▶ _Task details_
Output a character-exact copy of the data, images removed.

(Stored data entries)
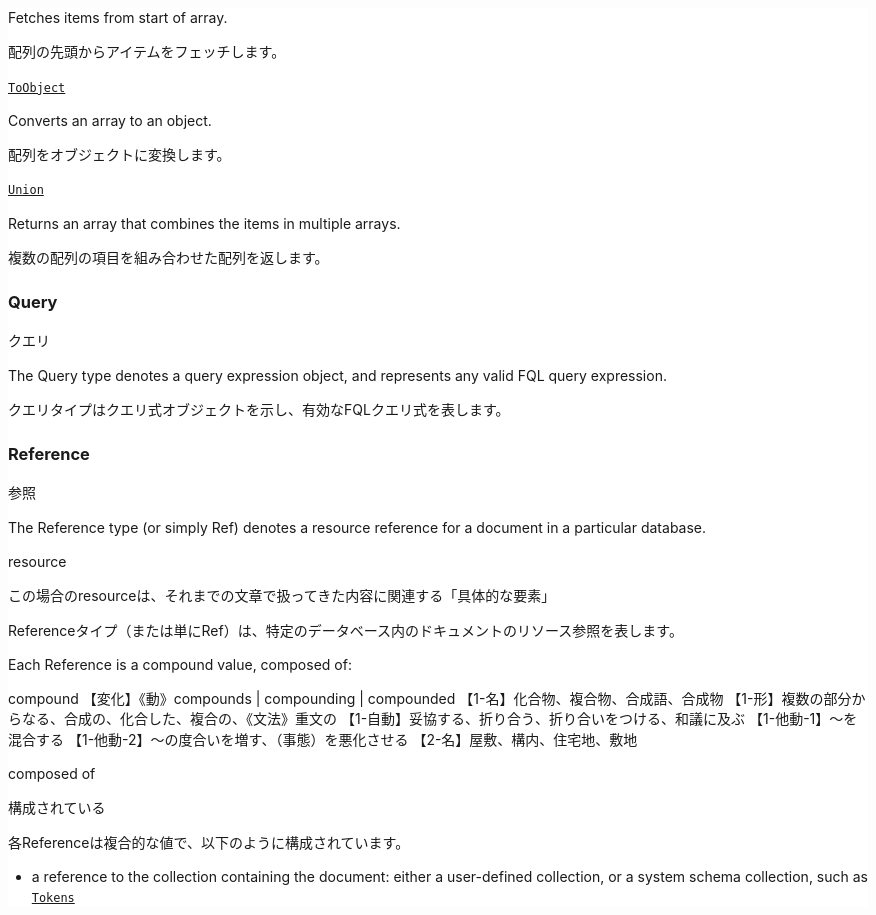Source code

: Fetches items from start of array.

配列の先頭からアイテムをフェッチします。

[`ToObject`](https://docs.fauna.com/fauna/current/api/fql/functions/toobject)

Converts an array to an object.

配列をオブジェクトに変換します。

[`Union`](https://docs.fauna.com/fauna/current/api/fql/functions/union)

Returns an array that combines the items in multiple arrays.

複数の配列の項目を組み合わせた配列を返します。

### [](#query)Query

クエリ

The Query type denotes a query expression object, and represents any valid FQL query expression.

クエリタイプはクエリ式オブジェクトを示し、有効なFQLクエリ式を表します。





### [](#ref)Reference

参照

The Reference type (or simply Ref) denotes a resource reference for a document in a particular database.

resource

この場合のresourceは、それまでの文章で扱ってきた内容に関連する「具体的な要素」


Referenceタイプ（または単にRef）は、特定のデータベース内のドキュメントのリソース参照を表します。

Each Reference is a compound value, composed of:

compound
【変化】《動》compounds | compounding | compounded
【1-名】化合物、複合物、合成語、合成物
【1-形】複数の部分からなる、合成の、化合した、複合の、《文法》重文の
【1-自動】妥協する、折り合う、折り合いをつける、和議に及ぶ
【1-他動-1】～を混合する
【1-他動-2】～の度合いを増す、（事態）を悪化させる
【2-名】屋敷、構内、住宅地、敷地

composed of

構成されている

各Referenceは複合的な値で、以下のように構成されています。

-   a reference to the collection containing the document: either a user-defined collection, or a system schema collection, such as [`Tokens`](https://docs.fauna.com/fauna/current/api/fql/functions/tokens)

▶ _Task output_
Source code

: Fetches items from start of array.

配列の先頭からアイテムをフェッチします。

[`ToObject`](https://docs.fauna.com/fauna/current/api/fql/functions/toobject)

Converts an array to an object.

配列をオブジェクトに変換します。

[`Union`](https://docs.fauna.com/fauna/current/api/fql/functions/union)

Returns an array that combines the items in multiple arrays.

複数の配列の項目を組み合わせた配列を返します。

### [](#query)Query

クエリ

The Query type denotes a query expression object, and represents any valid FQL query expression.

クエリタイプはクエリ式オブジェクトを示し、有効なFQLクエリ式を表します。





### [](#ref)Reference

参照

The Reference type (or simply Ref) denotes a resource reference for a document in a particular database.

resource

この場合のresourceは、それまでの文章で扱ってきた内容に関連する「具体的な要素」


Referenceタイプ（または単にRef）は、特定のデータベース内のドキュメントのリソース参照を表します。

Each Reference is a compound value, composed of:

compound
【変化】《動》compounds | compounding | compounded
【1-名】化合物、複合物、合成語、合成物
【1-形】複数の部分からなる、合成の、化合した、複合の、《文法》重文の
【1-自動】妥協する、折り合う、折り合いをつける、和議に及ぶ
【1-他動-1】～を混合する
【1-他動-2】～の度合いを増す、（事態）を悪化させる
【2-名】屋敷、構内、住宅地、敷地

composed of

構成されている

各Referenceは複合的な値で、以下のように構成されています。

-   a reference to the collection containing the document: either a user-defined collection, or a system schema collection, such as [`Tokens`](https://docs.fauna.com/fauna/current/api/fql/functions/tokens)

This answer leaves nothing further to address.